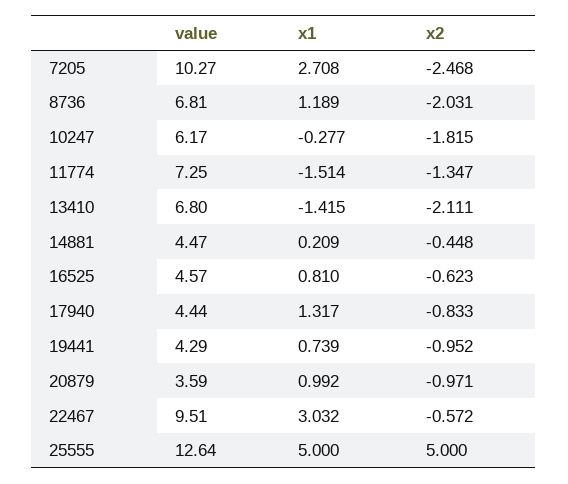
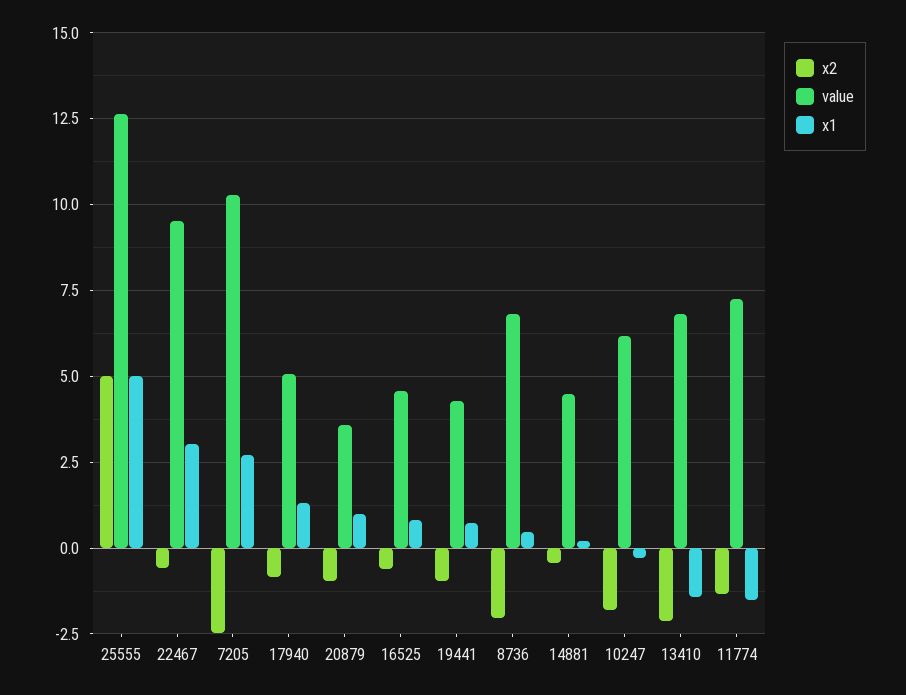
x1, 8736: 1.189 -> 0.5
value, 17940: 4.44 -> 5

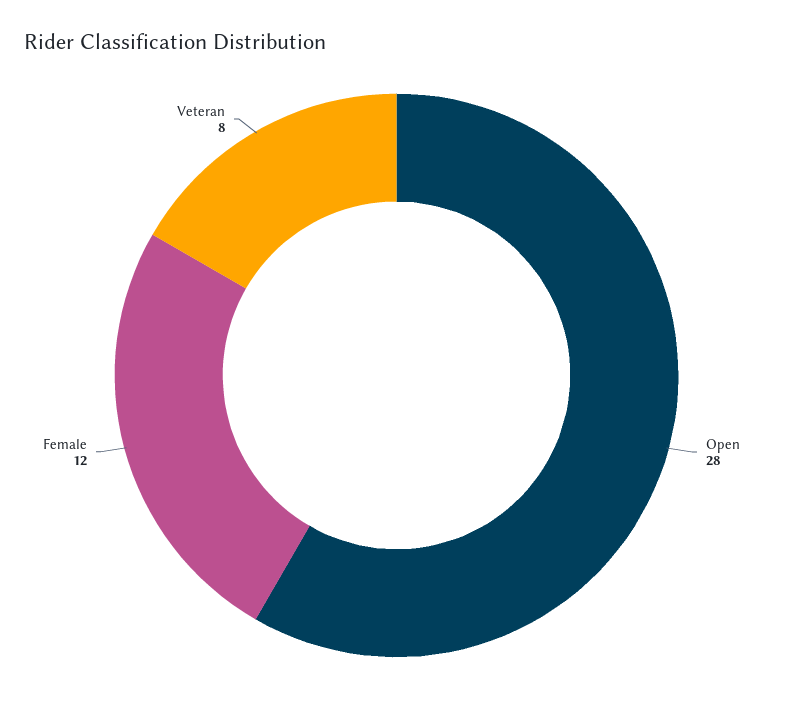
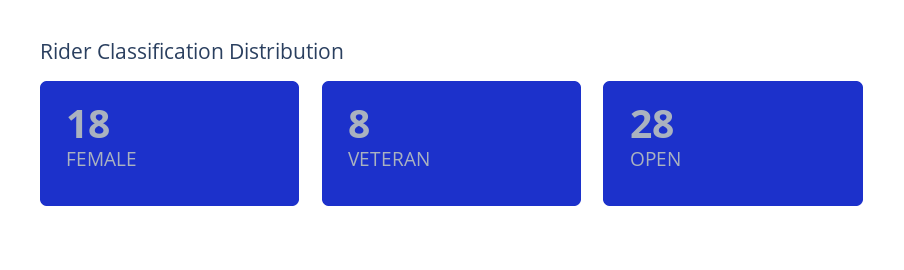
Female: 12 -> 18

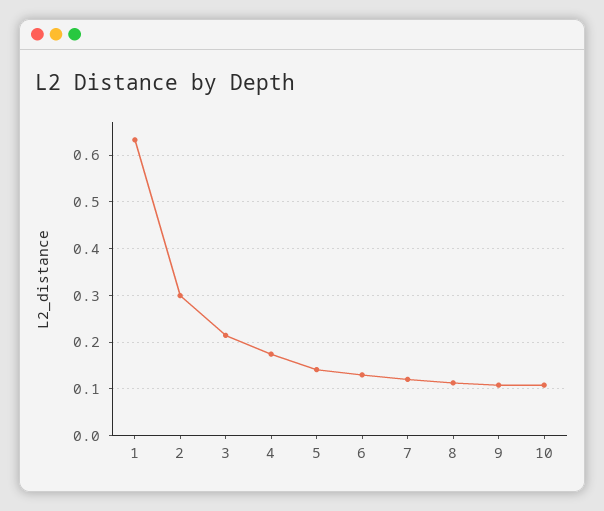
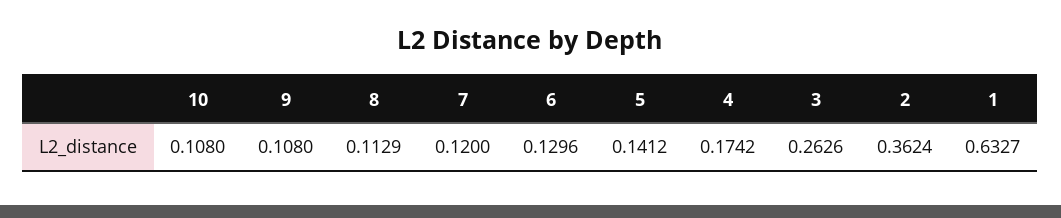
2: 0.3 -> 0.3624
3: 0.22 -> 0.2626

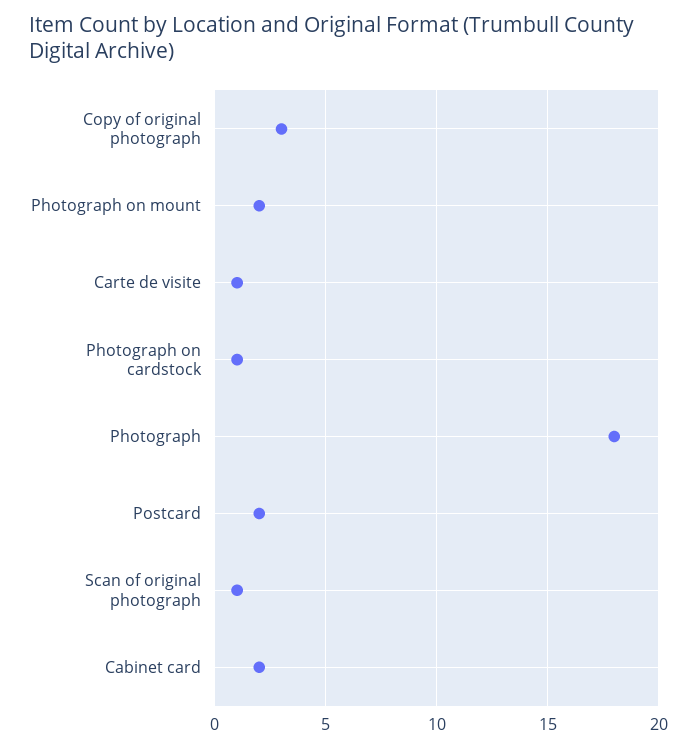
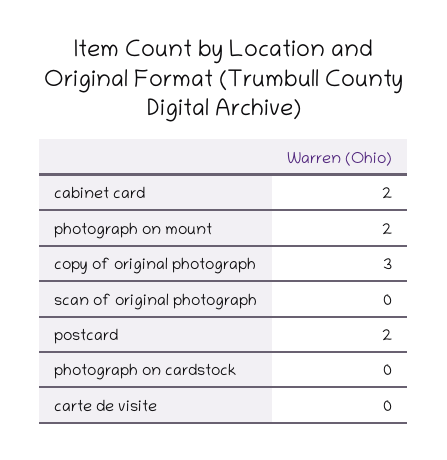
Carte de visite: 1 -> 0
Photograph on cardstock: 1 -> 0
Photograph: 18 -> none
Scan of original photograph: 1 -> 0

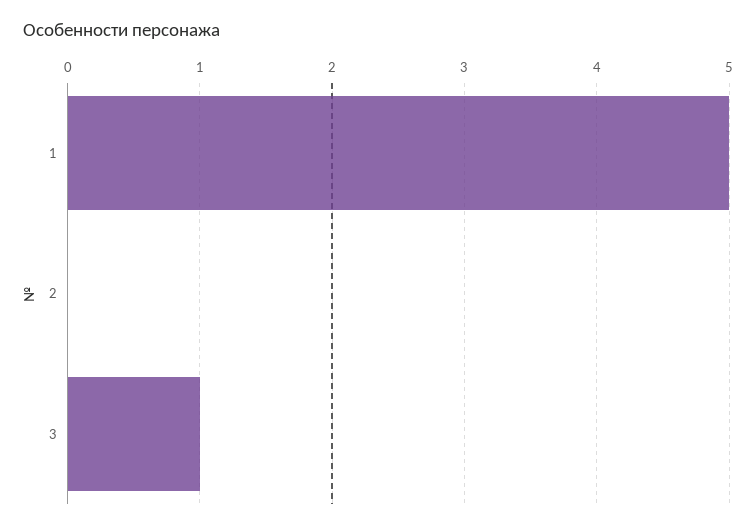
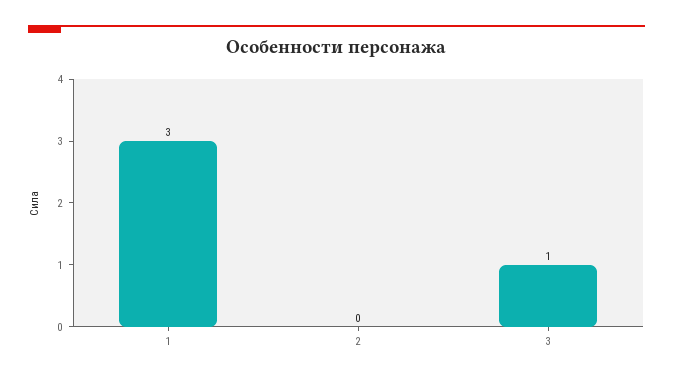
1: 5 -> 3

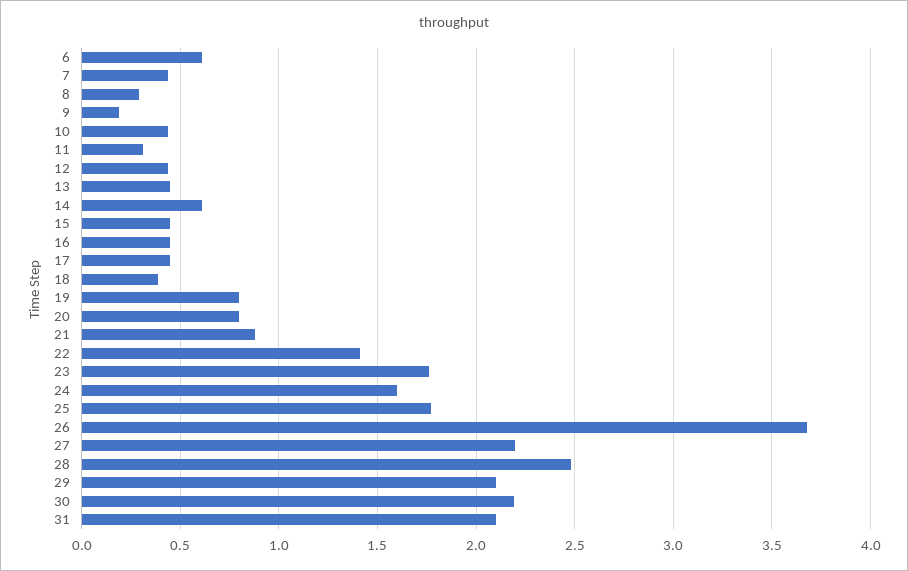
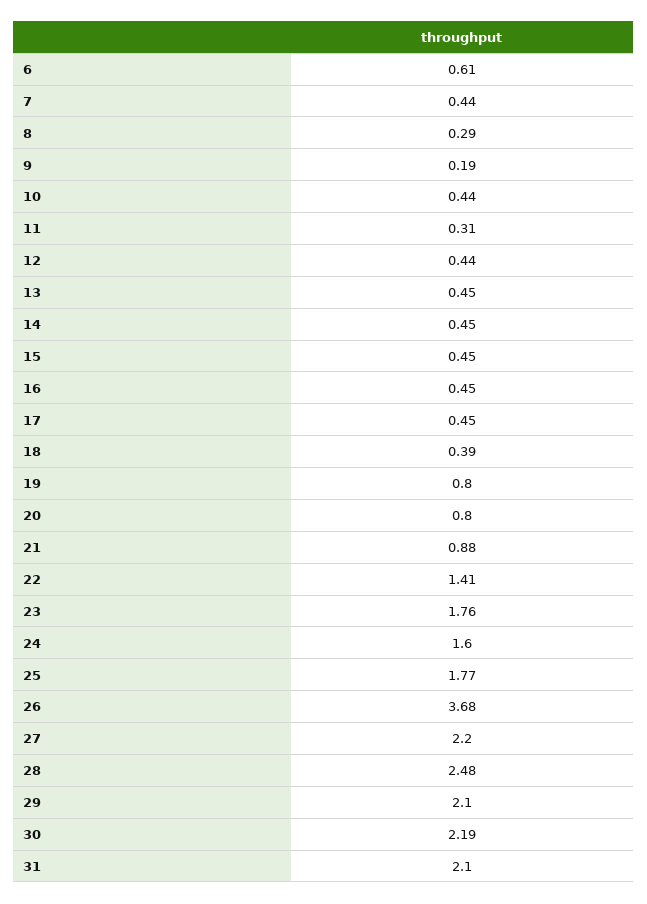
14: 0.6 -> 0.45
****
How to complete this task >>
Transcribe the entries above verbatim, excluding any image.

Exercise output >>
x1, 8736: 1.189 -> 0.5
value, 17940: 4.44 -> 5

Female: 12 -> 18

2: 0.3 -> 0.3624
3: 0.22 -> 0.2626

Carte de visite: 1 -> 0
Photograph on cardstock: 1 -> 0
Photograph: 18 -> none
Scan of original photograph: 1 -> 0

1: 5 -> 3

14: 0.6 -> 0.45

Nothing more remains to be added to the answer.